Selected passage >>
Monday, June 23, 2008

Health First and Primary Care Authority Updates

Last Thursday both Authorities met in separate meetings.
The Health First Authority is collecting information on CT’s spending on health care and Medicaid rates. Urban Institute researchers shared info from a 2003 Health Affairs article showing that CT’s Medicaid rates averaged 83% of Medicare, compared to 69% nationally. MA pays 80%, NY 45% and RI 42%. These rates do not include increases implemented this winter. The Authority then discussed the options they will consider for their report, due in December. Options include a single payer system (required by the statute, they will be taking only written comment on this one), universal primary care only public coverage (the Primary Care Authority is working this one out),and a building block/gap filling approach. The building block approach could include improving Medicaid, new alternatives for the currently insured, an Insurance Partnership plan based on Rep. Donovan’s pooling bill, a Healthy San Francisco-type model, a MA-type Connector plan, and a public gap-filling model run like a self-insured employer plan. Most discussion centered on the building block idea. There was little enthusiasm for any of the options.
The Statewide Primary Care Access Authority met later on Thursday. They had a presentation by OHCA on their preventable hospitalization report. Later they moved on to outlining the structure of their report and the universal primary care system proposal. Suggestions included coverage of prescription drugs, wellness services like Weight Watchers and smoking cessation, specialty care, mental health, and oral health care. They will explore guidelines for FQHCs, pediatrics and adult medicine coverage and build on the list. They discussed loan repayment and removing regulatory barriers to expand the health care workforce. They also discussed creating a standardized process for defining where to place future safety net provider expansions.

Study material >>
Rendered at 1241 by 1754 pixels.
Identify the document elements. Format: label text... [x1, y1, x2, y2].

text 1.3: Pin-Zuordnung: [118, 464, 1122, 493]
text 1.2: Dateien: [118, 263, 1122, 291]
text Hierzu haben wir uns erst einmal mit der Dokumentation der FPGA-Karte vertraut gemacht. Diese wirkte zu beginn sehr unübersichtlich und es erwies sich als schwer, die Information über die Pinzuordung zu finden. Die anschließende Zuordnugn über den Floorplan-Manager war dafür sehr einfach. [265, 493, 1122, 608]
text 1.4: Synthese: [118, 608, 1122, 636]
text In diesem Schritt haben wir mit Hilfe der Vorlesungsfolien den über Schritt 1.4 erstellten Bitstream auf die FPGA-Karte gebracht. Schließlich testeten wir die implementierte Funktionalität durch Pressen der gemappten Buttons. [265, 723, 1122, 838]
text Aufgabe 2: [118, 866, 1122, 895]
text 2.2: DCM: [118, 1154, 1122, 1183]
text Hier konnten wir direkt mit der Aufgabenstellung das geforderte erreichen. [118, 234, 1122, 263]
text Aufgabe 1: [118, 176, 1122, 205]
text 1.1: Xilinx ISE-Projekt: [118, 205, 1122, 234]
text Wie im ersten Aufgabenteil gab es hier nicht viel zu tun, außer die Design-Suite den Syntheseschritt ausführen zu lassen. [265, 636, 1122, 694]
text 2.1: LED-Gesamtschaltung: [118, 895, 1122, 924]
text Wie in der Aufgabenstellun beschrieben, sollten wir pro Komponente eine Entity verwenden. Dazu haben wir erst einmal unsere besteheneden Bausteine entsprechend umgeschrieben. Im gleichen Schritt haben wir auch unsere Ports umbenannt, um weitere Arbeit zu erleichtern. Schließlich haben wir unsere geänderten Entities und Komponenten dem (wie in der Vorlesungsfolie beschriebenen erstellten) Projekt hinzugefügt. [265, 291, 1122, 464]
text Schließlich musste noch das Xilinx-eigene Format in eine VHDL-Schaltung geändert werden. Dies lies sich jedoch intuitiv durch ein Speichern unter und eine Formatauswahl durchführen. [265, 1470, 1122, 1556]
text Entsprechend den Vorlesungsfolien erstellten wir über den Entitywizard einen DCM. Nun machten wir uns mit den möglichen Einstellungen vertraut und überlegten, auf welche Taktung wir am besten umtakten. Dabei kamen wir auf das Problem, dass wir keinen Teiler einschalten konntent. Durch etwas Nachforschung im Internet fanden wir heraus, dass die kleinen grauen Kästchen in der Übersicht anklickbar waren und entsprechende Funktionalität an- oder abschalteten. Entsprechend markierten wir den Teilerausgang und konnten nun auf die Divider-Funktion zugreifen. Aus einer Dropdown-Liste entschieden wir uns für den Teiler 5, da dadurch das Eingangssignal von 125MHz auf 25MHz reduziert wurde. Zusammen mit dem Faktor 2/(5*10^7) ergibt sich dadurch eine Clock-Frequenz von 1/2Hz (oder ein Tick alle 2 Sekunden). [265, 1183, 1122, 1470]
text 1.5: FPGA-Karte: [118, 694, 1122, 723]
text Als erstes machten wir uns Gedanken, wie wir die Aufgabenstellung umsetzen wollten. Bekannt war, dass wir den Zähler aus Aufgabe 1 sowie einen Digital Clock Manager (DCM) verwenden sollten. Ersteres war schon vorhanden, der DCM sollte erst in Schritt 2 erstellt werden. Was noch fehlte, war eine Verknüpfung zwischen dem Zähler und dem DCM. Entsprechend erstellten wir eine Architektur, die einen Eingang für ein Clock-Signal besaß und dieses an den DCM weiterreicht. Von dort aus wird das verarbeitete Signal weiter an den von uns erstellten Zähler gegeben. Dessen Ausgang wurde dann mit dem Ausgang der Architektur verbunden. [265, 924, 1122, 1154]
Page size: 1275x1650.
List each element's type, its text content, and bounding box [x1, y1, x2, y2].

Instructions for the task >>
Translate this sentence from the health authority update into Spanish: "There was little enthusiasm for any of the options."

Problem solution >>
Hubo poco entusiasmo por cualquiera de las opciones.